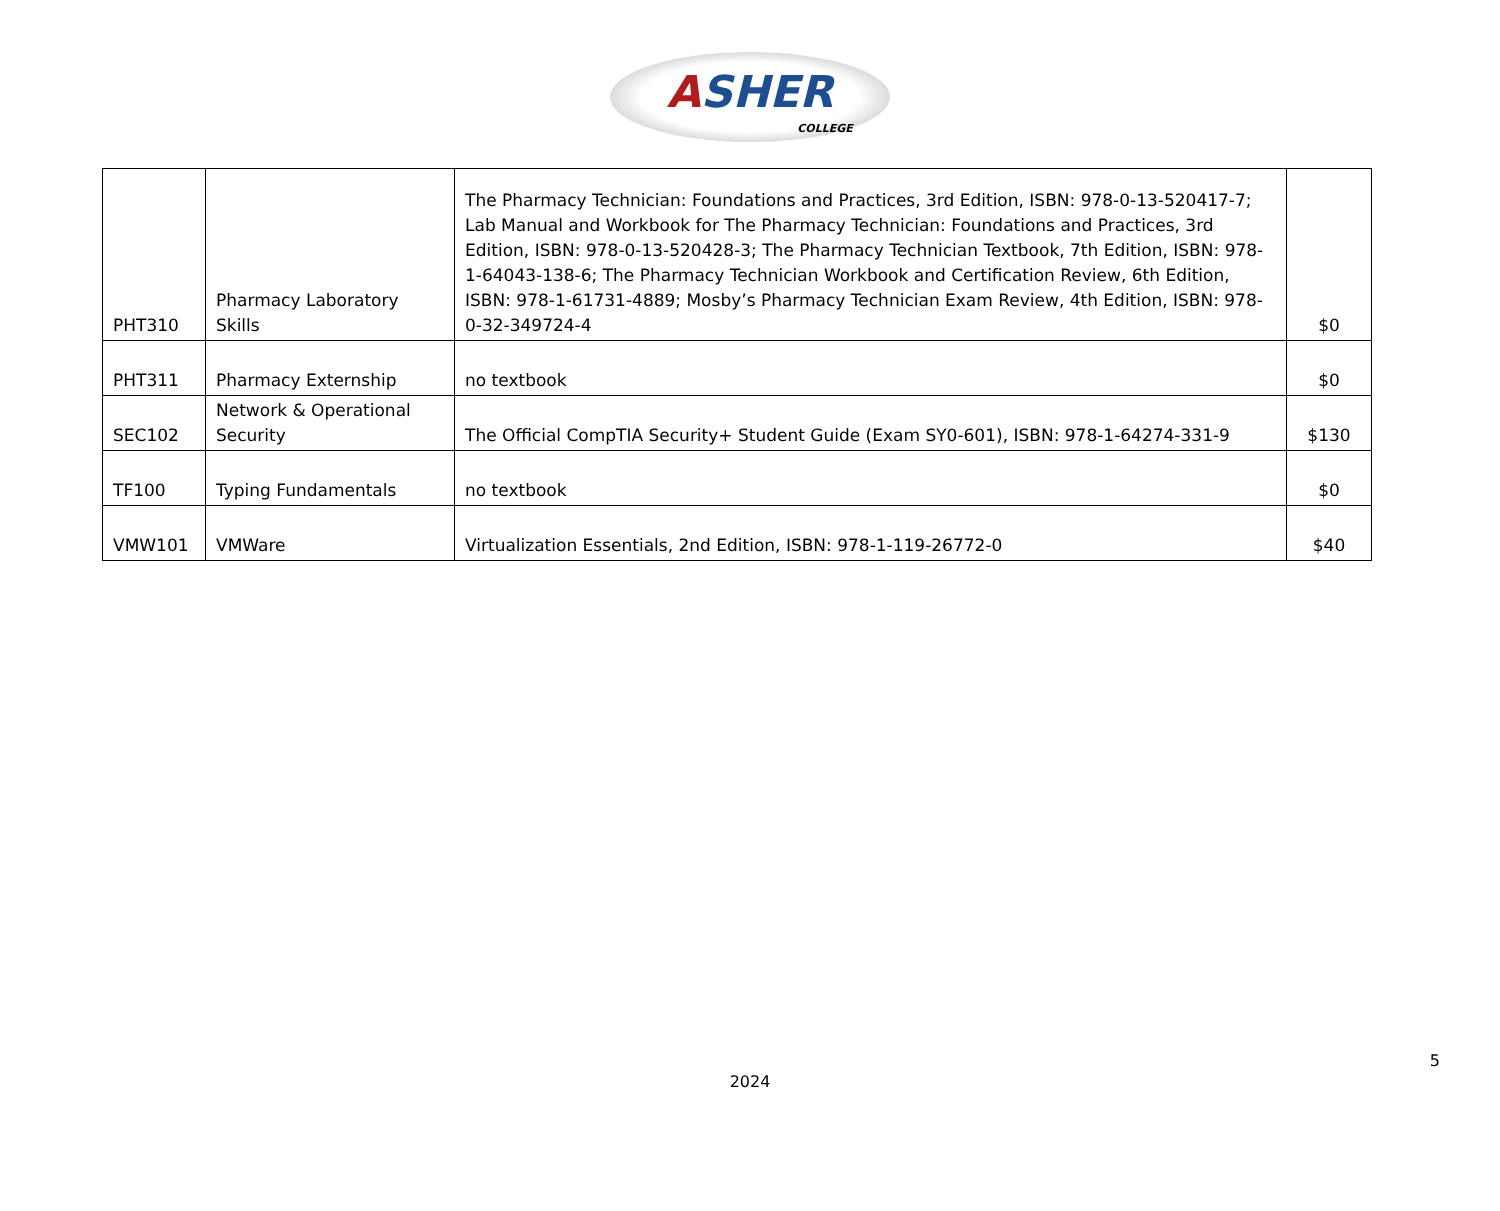ASHER
COLLEGE
| PHT310 | Pharmacy Laboratory Skills | The Pharmacy Technician: Foundations and Practices, 3rd Edition, ISBN: 978-0-13-520417-7; Lab Manual and Workbook for The Pharmacy Technician: Foundations and Practices, 3rd Edition, ISBN: 978-0-13-520428-3; The Pharmacy Technician Textbook, 7th Edition, ISBN: 978-1-64043-138-6; The Pharmacy Technician Workbook and Certification Review, 6th Edition, ISBN: 978-1-61731-4889; Mosby’s Pharmacy Technician Exam Review, 4th Edition, ISBN: 978-0-32-349724-4 | $0 |
| PHT311 | Pharmacy Externship | no textbook | $0 |
| SEC102 | Network & Operational Security | The Official CompTIA Security+ Student Guide (Exam SY0-601), ISBN: 978-1-64274-331-9 | $130 |
| TF100 | Typing Fundamentals | no textbook | $0 |
| VMW101 | VMWare | Virtualization Essentials, 2nd Edition, ISBN: 978-1-119-26772-0 | $40 |
5
2024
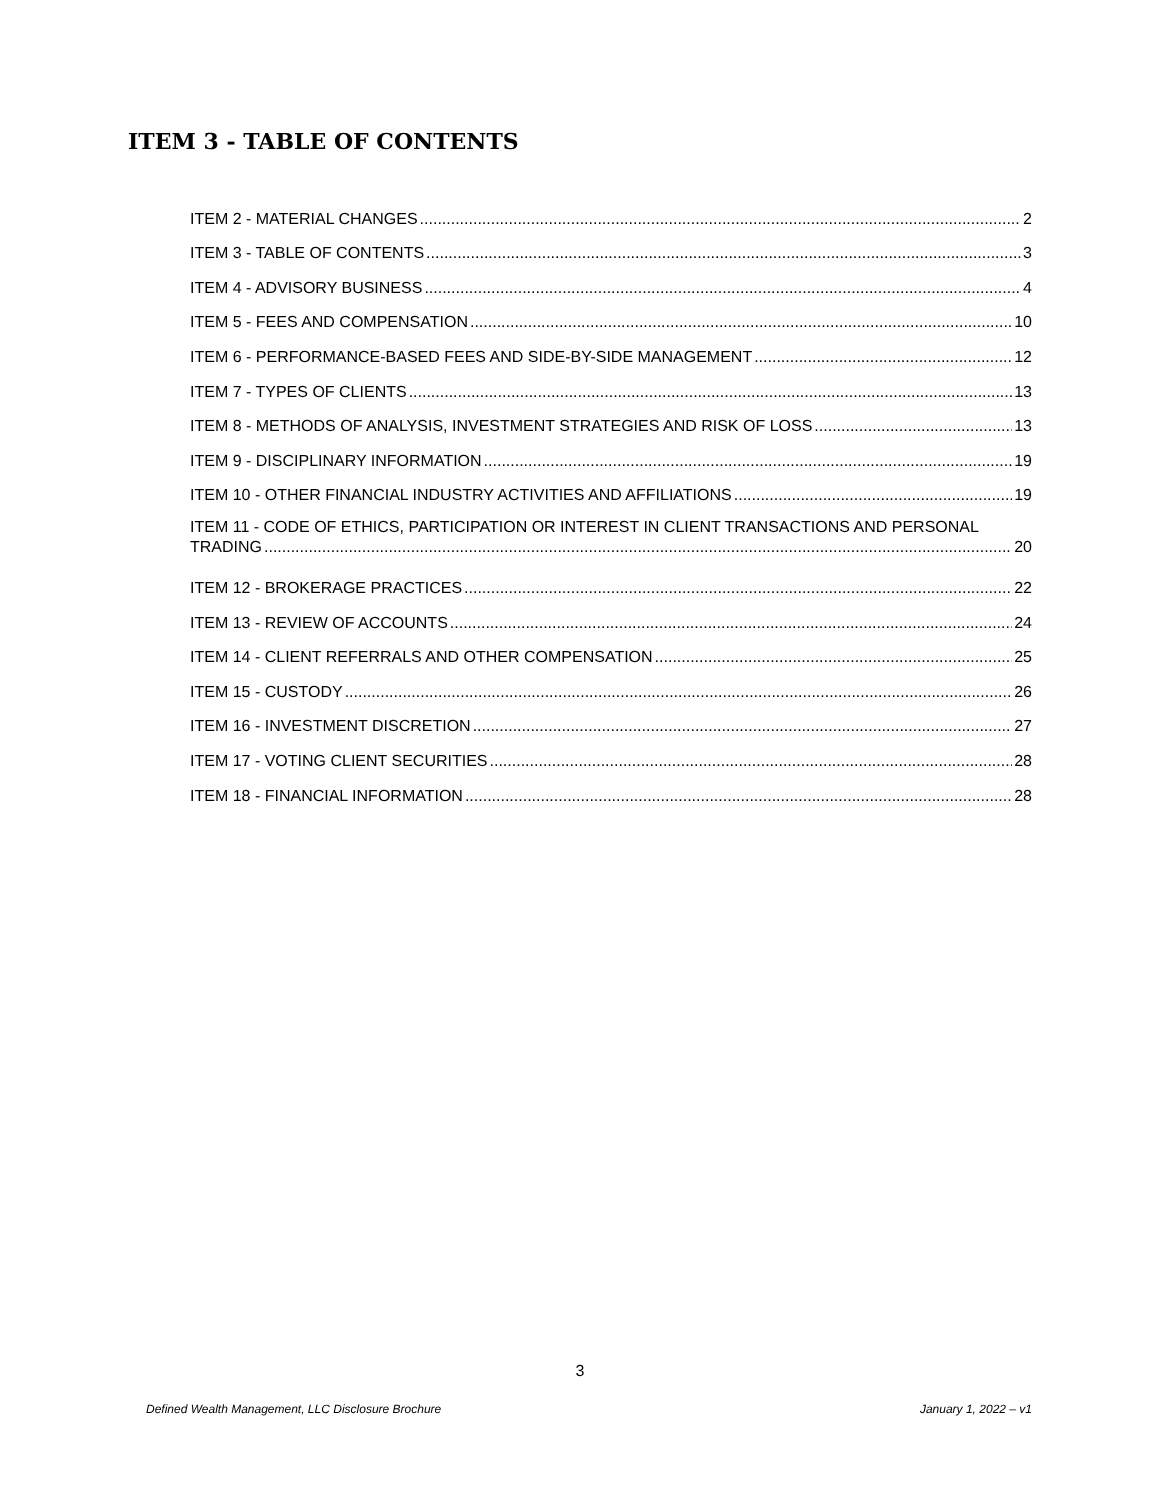ITEM 3 - TABLE OF CONTENTS
ITEM 2 - MATERIAL CHANGES 2
ITEM 3 - TABLE OF CONTENTS 3
ITEM 4 - ADVISORY BUSINESS 4
ITEM 5 - FEES AND COMPENSATION 10
ITEM 6 - PERFORMANCE-BASED FEES AND SIDE-BY-SIDE MANAGEMENT 12
ITEM 7 - TYPES OF CLIENTS 13
ITEM 8 - METHODS OF ANALYSIS, INVESTMENT STRATEGIES AND RISK OF LOSS 13
ITEM 9 - DISCIPLINARY INFORMATION 19
ITEM 10 - OTHER FINANCIAL INDUSTRY ACTIVITIES AND AFFILIATIONS 19
ITEM 11 - CODE OF ETHICS, PARTICIPATION OR INTEREST IN CLIENT TRANSACTIONS AND PERSONAL
TRADING 20
ITEM 12 - BROKERAGE PRACTICES 22
ITEM 13 - REVIEW OF ACCOUNTS 24
ITEM 14 - CLIENT REFERRALS AND OTHER COMPENSATION 25
ITEM 15 - CUSTODY 26
ITEM 16 - INVESTMENT DISCRETION 27
ITEM 17 - VOTING CLIENT SECURITIES 28
ITEM 18 - FINANCIAL INFORMATION 28
3
Defined Wealth Management, LLC Disclosure Brochure January 1, 2022 – v1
=======
:: WHAT TO DO ::
Filter the listing for the word "FINANCIAL" and copy each line that has it.

:: EXERCISE OUTPUT ::
ITEM 10 - OTHER FINANCIAL INDUSTRY ACTIVITIES AND AFFILIATIONS 19
ITEM 18 - FINANCIAL INFORMATION 28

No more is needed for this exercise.